--- START OF EXTRACTED TEXT ---

50,000 Monkeys at 50,000 Typewriters Can't Be Wrong

Spare us the cutter

Posted on 14 August, 2002 By Wil

The call came while I was out, so I didn’t get the message until days later.
“Hi,” the young-sounding secretary said on my machine, “I have Rick Berman calling for Wil. Please return when you get the message.”
I knew.
I knew before she was even done with the message, but I tried to fool myself for a few minutes anyway.
I looked at the clock: 8 PM. They’d most likely be out, so I’d have to call tomorrow.
I told Anne that I had a message to call Rick’s office, and she knew right away also.
We’d thought about it for months, ever since I’d heard the rumors online. Of course, I tend to not put a whole lot of stock in what I read online…if I did I’d be overwhelmed with the sheer amount of hot teen bitches who want to get naked for me right now, and I’d be rolling in Nigerian money.
But it made sense, and I couldn’t fight what I knew in my heart to be true.
I returned the call late the next day from my car on my way home from work. I was driving along a narrow tree-lined street in Pasadena that I sometimes take when the traffic is heavy on the freeway.
Children played on bikes and jumped rope in the growing shadows of the July afternoon. The street was stained a beautiful orange by the setting sun.
“This is Wil Wheaton returning,” I told her.
She tells me to hold on, and then he’s on the phone.
“Hi kiddo. How are you?”
“I’m doing fine. You know I turn 30 on Monday?”
There is a pause.
“I can’t believe we’re all getting so old,” he says.
“I know. I emailed Tommy [his son] awhile ago, and he’s in college now. If that made me feel old, I can’t imagine what my turning 30 is doing to the rest of you guys.”
We chuckle. This is probably just small-talk, so it’s not as severe when he tells me, but it feels good regardless. Familiar, familial.
“Listen, Wil. I have bad news.”
Although I’ve suspected it for months, and I have really known it since I heard the message the night before, my stomach tightens, my arms grow cold.

--- END OF EXTRACTED TEXT ---
--- START OF DATA LISTING ---

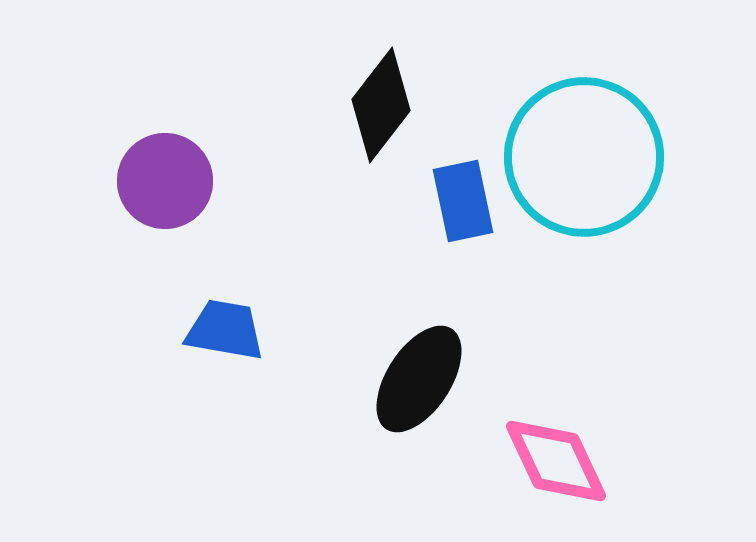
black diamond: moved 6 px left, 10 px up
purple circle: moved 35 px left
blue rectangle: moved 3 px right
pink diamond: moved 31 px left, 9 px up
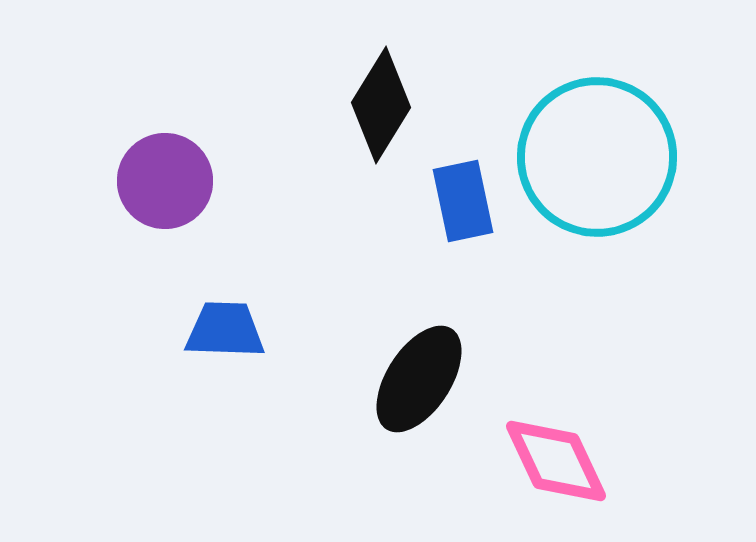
black diamond: rotated 6 degrees counterclockwise
cyan circle: moved 13 px right
blue trapezoid: rotated 8 degrees counterclockwise
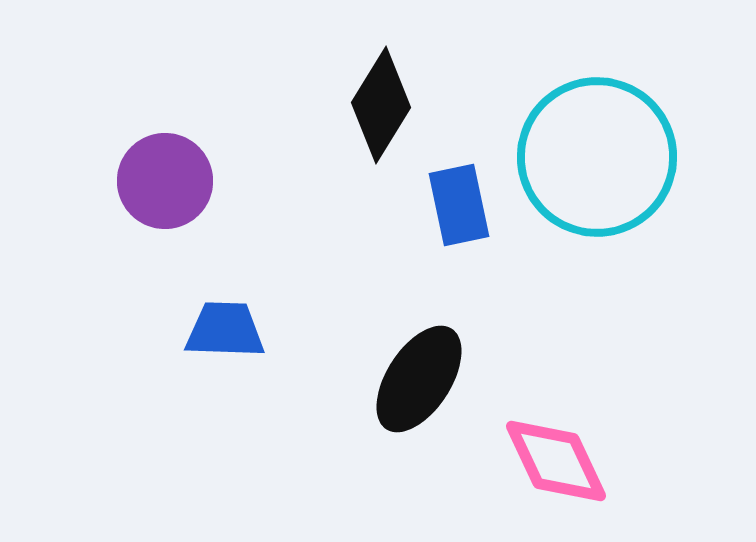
blue rectangle: moved 4 px left, 4 px down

--- END OF DATA LISTING ---

> GOAL 1
Repeat everything in the blog post from "I looked at" down to "on the freeway.".
> GOAL 2
Reproduce everything in the entries from the line containing "black diamond: rotated" down to the end of the entries, leaving out the picture lines.

> OUTPUT 1
I looked at the clock: 8 PM. They’d most likely be out, so I’d have to call tomorrow.
I told Anne that I had a message to call Rick’s office, and she knew right away also.
We’d thought about it for months, ever since I’d heard the rumors online. Of course, I tend to not put a whole lot of stock in what I read online…if I did I’d be overwhelmed with the sheer amount of hot teen bitches who want to get naked for me right now, and I’d be rolling in Nigerian money.
But it made sense, and I couldn’t fight what I knew in my heart to be true.
I returned the call late the next day from my car on my way home from work. I was driving along a narrow tree-lined street in Pasadena that I sometimes take when the traffic is heavy on the freeway.

> OUTPUT 2
black diamond: rotated 6 degrees counterclockwise
cyan circle: moved 13 px right
blue trapezoid: rotated 8 degrees counterclockwise
blue rectangle: moved 4 px left, 4 px down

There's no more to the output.